13 December 21 words: George White

Is this the best Lord of the Rings film? You bet your staff it is... 

Director: Peter Jackson
Starring: Sean Bean, Ian McKellen, Elijah Wood
Running time: 178 minutes 

When it comes to The Lord of the Rings, there really is one film to rule them all: The Fellowship of the Ring. Sure, The Return of the King may have racked up eleven Oscars. And, sure, The Two Towers may have a higher score on Rotten Tomatoes. But this is all meaningless: The Fellowship of the Ring is the best Lord of the Rings movie, and that’s the end of it. Okay, it’s not the end of it - another few hundred words explaining why are to follow. Still, these words shouldn’t be needed. Anyone with taste already knows it’s the truth. 

Kicking off one of the most iconic sets of films in cinematic history, The Fellowship of the Ring follows Frodo Baggins (Elijah Wood), a young, naive hobbit who’s been living peacefully in the idyllic region of the Shire - that is until Gandalf the Grey (Ian McKellen), a pipe-weed-smoking, savagely sassy wizard, drags him along on a quest to destroy the One Ring and save Middle Earth. Dramatic stuff. Along the way, he and his fellow hobbits team up with, you guessed it, The Fellowship of the Ring, which includes Orlando Bloom’s Elvish Legolas and John Rhys-Davies’ Dwarvish Gimli, Sean Bean’s shifty Boromir and Viggo Mortensen’s ice-cool Aragorn. 

It is this motley crew of heroes, and the unique journey they take towards becoming an unlikely band of brothers, that makes the first of the trilogy the best of the bunch. Their bickering, banter and eventual bond becomes increasingly entertaining as time progresses, and by the final act of the movie, emotional plot points hit home with full force as their connection is put to the sword.

It may not have quite the same scale, scope or stakes as the other two films, but that doesn’t stop it from being the most effective

This is also the instalment that is most closely cut from the action-adventure cloth, avoiding giant, sweeping battles to become a sort of road trip movie - one with lots of walking, and lots of dicing with death.

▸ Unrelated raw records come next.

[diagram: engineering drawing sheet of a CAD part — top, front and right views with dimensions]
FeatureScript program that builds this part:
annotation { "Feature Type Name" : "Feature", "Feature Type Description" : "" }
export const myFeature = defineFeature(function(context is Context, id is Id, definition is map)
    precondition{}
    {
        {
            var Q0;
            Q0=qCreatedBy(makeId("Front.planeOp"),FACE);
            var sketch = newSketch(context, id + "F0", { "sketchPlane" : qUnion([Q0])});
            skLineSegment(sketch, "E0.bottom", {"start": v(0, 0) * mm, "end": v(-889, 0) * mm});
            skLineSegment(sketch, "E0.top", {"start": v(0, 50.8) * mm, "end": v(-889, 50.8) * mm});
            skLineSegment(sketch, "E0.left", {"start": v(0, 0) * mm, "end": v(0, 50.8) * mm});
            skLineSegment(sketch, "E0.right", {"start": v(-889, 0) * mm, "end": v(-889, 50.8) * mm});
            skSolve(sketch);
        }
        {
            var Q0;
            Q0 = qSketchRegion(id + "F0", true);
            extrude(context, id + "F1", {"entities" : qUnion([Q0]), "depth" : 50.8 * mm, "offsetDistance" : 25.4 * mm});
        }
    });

Through sequences such as a dangerous scramble through the Mines of Moria, bumping shoulders (and weapons) with orcs and a cave troll, and the hobbits’ brush with the Nazgûl on Weathertop, as Frodo is shanked by a Morgul blade, there is plenty to get the pulse racing. Yet the focus never strays from the characters - something that cannot always be said of all three films. 

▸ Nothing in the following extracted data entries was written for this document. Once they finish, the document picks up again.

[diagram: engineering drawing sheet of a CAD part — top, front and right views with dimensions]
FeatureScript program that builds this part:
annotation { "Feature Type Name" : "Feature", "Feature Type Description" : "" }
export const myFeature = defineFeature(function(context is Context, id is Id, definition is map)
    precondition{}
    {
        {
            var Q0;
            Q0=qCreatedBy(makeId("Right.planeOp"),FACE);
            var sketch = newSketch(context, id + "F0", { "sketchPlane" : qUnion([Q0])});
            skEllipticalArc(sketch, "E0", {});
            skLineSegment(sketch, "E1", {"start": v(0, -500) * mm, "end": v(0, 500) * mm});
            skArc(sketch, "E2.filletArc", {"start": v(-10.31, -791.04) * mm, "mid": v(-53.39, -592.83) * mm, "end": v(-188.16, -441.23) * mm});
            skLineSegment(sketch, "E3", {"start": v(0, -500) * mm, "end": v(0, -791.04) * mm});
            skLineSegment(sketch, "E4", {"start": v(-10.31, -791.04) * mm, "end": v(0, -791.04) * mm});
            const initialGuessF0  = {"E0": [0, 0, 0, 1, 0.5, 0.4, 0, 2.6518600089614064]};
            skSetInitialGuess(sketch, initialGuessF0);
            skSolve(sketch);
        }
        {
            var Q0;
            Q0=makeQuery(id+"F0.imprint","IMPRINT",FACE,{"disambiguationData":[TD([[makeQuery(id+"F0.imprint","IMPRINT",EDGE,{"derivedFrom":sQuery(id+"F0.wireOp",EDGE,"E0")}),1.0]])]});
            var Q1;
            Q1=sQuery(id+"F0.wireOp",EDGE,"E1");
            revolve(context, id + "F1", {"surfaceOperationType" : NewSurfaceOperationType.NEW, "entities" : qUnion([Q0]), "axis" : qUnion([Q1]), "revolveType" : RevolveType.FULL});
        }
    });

Most importantly, though, this is the Lord of the Rings movie that boasts the beauty of Sean Bean. Nothing more needs to be said, really. The northern powerhouse, the master of memes, the serial divorcer from Sheffield - this franchise was lucky to have him, and he didn’t stick around for long enough. Boromir, arsehole as he may be, adds a tasty dynamic to the Fellowship that keeps things interesting. His unpredictability and short temper create a fabulous friction within the group, a tantalising tension that threatens to boil over at any moment. And getting to see Sean Bean’s face on the big screen, in his prime, is something this world just wasn’t, and still isn’t, worthy of. Not twenty years ago, and not now. What a masterpiece. 

So, with a killer chemistry between its phenomenal cast, an action-adventure approach that offers countless mind-blowing set pieces, and the Sean Bean, this is the closest the franchise gets to perfection. It may not have quite the same scale, scope or stakes as the other two films, but that doesn’t stop it from being the most effective. Only a Fool of a Took would claim otherwise.

Did you know? Gandalf's painful encounter with a ceiling beam in Bilbo's hobbit-hole was not in the script. Sir Ian McKellen banged his forehead against the beam accidentally.